26. A data communication system comprising:

a voice and data communication interface configured to connect the data communication system with a public mobile telecommunications network to which mobile devices of system users are connected;

a voice authorization server configured to receive voice sample data and a messages originating from the mobile devices of system users and to process voice-based identification and authentication data of the users and to generate access control signals to grant or reject a corresponding requested access to a financial transaction service,

a user profile data base configured to store user-related data required to identify a user and financial transaction instruments linked to a specific user, and configured to store admitted message types referring to specified financial transaction instruments, and

a transaction processing server configured to handle financial transaction processing in response to receiving content of a message of an admitted type and a positive access control signal documenting a requested financial transaction.

27. The system of claim 26 wherein the voice and data communication interface is configured to receive and process messages in SMS, USSD, and/or other mobile telecommunications standard formats, and to handle callback procedures via a mobile telecommunications network voice channel in response thereto, including obtaining and forwarding voice sample data to the voice authorization server.

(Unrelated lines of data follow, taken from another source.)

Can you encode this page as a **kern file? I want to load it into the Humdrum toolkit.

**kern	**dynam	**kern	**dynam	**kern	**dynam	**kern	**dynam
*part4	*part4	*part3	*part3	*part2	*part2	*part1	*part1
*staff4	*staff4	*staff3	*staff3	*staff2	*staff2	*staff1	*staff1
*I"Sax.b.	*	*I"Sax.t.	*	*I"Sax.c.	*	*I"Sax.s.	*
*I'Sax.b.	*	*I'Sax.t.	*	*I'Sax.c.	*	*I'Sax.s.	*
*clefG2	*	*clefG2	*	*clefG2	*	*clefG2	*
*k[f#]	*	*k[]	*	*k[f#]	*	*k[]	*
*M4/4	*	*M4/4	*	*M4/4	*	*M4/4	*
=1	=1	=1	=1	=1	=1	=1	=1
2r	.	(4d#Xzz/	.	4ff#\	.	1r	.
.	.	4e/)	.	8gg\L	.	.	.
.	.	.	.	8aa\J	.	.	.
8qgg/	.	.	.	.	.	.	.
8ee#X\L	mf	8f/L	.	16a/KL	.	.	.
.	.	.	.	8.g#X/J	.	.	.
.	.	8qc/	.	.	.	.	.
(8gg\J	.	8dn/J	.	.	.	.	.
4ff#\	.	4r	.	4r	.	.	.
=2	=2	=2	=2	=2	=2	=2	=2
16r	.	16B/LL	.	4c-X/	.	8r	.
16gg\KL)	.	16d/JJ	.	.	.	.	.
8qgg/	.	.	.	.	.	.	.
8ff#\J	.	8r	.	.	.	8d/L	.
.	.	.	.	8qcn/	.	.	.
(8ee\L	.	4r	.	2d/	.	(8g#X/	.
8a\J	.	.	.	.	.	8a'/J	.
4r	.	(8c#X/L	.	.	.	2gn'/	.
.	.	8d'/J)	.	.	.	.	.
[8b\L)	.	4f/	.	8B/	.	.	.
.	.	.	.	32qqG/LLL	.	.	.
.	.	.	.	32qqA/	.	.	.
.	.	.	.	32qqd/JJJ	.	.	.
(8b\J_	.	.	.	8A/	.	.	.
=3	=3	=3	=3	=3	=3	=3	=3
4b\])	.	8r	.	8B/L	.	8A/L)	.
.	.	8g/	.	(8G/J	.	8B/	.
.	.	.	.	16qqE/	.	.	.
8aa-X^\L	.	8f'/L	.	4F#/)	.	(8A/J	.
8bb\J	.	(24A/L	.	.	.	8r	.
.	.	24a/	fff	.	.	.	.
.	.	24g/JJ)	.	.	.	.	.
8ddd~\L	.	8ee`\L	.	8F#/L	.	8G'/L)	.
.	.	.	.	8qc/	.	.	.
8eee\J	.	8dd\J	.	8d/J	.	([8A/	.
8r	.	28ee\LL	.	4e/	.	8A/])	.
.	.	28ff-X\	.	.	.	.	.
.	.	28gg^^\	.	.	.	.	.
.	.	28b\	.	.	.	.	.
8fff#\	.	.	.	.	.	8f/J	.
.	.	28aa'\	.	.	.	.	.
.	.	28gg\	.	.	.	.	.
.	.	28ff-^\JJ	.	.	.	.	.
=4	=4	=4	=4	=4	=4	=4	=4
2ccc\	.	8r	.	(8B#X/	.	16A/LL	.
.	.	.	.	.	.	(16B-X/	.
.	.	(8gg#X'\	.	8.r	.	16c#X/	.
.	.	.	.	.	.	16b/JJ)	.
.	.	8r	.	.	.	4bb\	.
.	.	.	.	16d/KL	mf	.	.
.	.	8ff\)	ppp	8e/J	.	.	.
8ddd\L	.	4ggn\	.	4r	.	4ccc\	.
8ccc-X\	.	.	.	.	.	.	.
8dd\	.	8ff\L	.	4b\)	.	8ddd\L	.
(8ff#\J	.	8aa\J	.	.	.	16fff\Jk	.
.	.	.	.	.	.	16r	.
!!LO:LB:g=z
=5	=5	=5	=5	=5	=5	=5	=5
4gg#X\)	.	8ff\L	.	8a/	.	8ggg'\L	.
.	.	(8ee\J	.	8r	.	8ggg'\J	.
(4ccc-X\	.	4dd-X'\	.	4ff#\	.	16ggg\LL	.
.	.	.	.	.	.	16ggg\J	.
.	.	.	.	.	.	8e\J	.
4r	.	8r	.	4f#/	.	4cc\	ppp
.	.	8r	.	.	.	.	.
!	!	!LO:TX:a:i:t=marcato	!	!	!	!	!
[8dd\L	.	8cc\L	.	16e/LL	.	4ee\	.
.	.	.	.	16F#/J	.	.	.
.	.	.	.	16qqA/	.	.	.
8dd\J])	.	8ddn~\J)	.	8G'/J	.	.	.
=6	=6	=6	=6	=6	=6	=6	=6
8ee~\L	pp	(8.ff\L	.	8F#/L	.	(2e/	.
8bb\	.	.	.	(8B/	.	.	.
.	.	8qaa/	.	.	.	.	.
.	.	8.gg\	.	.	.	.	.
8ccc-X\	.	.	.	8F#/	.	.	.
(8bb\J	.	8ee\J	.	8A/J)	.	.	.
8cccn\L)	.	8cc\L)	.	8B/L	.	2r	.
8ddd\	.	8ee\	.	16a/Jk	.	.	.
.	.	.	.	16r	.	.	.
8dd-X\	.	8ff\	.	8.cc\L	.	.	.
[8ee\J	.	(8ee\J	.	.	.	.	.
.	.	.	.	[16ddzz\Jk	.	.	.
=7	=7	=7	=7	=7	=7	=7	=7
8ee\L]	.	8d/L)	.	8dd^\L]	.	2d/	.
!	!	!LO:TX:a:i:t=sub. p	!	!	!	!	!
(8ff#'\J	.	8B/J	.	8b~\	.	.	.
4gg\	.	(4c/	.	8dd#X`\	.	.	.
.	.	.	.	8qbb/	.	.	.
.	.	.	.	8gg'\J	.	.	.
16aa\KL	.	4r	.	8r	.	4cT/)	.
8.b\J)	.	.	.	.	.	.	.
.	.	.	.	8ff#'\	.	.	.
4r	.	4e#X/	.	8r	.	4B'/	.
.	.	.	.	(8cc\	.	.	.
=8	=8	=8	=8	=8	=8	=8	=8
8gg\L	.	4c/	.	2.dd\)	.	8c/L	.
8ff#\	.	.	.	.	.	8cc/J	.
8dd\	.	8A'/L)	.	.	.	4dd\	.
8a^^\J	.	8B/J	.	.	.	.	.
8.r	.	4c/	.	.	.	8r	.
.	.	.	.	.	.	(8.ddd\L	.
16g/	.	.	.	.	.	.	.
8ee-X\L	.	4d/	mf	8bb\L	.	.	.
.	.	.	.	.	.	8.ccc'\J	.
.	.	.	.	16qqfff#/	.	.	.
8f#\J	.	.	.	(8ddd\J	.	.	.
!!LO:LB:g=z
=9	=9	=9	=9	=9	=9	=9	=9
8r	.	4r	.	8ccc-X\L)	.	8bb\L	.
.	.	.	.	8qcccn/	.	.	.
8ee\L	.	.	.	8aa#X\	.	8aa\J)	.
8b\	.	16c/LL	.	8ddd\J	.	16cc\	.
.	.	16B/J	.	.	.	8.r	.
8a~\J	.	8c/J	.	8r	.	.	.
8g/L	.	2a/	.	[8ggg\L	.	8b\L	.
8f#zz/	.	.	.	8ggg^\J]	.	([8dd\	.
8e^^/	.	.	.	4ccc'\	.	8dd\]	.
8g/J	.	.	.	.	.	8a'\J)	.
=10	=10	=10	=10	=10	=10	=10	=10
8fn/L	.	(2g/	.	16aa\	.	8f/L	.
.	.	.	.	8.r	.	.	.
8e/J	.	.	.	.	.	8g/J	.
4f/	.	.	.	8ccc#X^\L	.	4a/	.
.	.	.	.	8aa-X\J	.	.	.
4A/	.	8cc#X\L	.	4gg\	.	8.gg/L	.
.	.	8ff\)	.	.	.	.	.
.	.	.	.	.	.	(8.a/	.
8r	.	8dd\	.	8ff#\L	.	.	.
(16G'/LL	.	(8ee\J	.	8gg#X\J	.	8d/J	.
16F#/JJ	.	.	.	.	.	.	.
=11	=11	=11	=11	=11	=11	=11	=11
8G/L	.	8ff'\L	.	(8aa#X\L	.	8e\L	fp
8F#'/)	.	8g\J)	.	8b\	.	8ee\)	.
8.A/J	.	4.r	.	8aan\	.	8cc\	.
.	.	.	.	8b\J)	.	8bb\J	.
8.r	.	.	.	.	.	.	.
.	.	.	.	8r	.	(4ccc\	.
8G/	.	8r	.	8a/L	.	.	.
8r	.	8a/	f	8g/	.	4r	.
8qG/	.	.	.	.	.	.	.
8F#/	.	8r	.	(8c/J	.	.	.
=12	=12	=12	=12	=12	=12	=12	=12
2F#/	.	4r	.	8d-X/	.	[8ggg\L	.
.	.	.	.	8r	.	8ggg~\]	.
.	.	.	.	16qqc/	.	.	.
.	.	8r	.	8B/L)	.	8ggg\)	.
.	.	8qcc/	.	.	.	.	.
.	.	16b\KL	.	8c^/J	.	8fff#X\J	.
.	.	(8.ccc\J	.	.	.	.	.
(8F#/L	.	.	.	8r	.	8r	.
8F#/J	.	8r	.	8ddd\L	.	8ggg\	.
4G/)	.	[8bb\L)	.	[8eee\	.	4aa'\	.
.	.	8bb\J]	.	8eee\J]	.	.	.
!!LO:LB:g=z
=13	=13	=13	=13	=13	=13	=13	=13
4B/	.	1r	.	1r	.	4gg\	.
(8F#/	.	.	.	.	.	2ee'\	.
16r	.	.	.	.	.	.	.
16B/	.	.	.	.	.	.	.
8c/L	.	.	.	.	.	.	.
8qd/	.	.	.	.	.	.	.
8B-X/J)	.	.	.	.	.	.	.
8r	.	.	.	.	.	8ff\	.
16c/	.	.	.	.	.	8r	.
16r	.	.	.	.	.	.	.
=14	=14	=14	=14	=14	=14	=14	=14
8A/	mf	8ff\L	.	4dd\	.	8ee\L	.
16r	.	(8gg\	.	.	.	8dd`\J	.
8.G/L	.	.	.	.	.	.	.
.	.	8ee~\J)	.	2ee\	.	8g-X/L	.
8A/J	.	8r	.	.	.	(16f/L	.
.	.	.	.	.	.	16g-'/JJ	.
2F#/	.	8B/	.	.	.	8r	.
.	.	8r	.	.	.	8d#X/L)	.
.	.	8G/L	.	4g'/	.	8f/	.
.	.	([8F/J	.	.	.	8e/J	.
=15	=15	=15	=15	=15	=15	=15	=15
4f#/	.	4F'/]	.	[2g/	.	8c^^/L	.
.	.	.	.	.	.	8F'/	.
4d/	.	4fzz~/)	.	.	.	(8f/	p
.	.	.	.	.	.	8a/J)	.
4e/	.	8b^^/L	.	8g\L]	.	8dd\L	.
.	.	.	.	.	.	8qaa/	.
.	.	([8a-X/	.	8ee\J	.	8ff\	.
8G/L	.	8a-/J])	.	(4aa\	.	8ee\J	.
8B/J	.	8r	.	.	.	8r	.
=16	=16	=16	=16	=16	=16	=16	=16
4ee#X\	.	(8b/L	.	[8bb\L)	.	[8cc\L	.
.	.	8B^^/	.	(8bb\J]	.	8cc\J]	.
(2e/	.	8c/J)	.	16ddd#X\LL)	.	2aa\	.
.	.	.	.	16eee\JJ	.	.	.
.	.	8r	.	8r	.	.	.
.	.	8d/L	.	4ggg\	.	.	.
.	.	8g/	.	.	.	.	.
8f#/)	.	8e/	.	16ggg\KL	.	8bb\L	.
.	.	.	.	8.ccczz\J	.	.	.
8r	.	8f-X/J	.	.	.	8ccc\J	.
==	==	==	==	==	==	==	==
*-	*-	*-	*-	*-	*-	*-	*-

28. The system of claim 26 wherein the voice and data communication interface is configured to receive and process MSISDN or other device identifiers via the public mobile telecommunications network and internal reference identifiers, in cooperation with the user profile data base, as well as for recognizing and specifically forwarding admitted types of messages from outside to the transaction processing server and vice versa.

29. The system of claim 26, further comprising:

a data receiving and delivering switch configured to connect the data communication system to external transaction partner systems using data accumulation and data format conversion schemes specific to the partner systems.

30. The system of claim 26 wherein the data and voice communication interface is directly connected to the transaction processing server, and wherein the interface and the server are configured such that financial transaction data content contained in corresponding messages from the mobile devices of the system users are forwarded directly to the transaction processing server for processing upon receiving a corresponding access control signal issued by the authorization server in response to positive authentication of the user requesting access via the corresponding message.

31. The system of claim 26 wherein the voice authorization server is further configured to callback to a mobile device of a user that is requesting access to the financial transaction service, or to a registered mobile device associated with the user, when an access control signal is granted.

32. The system of claim 26 wherein the voice authorization server is configured to receive a type of message that comprises payment or cash withdrawal channel data that is used to transfer money to another user.

33. The system of claim 32 wherein the another user is a user not registered with the data communication system.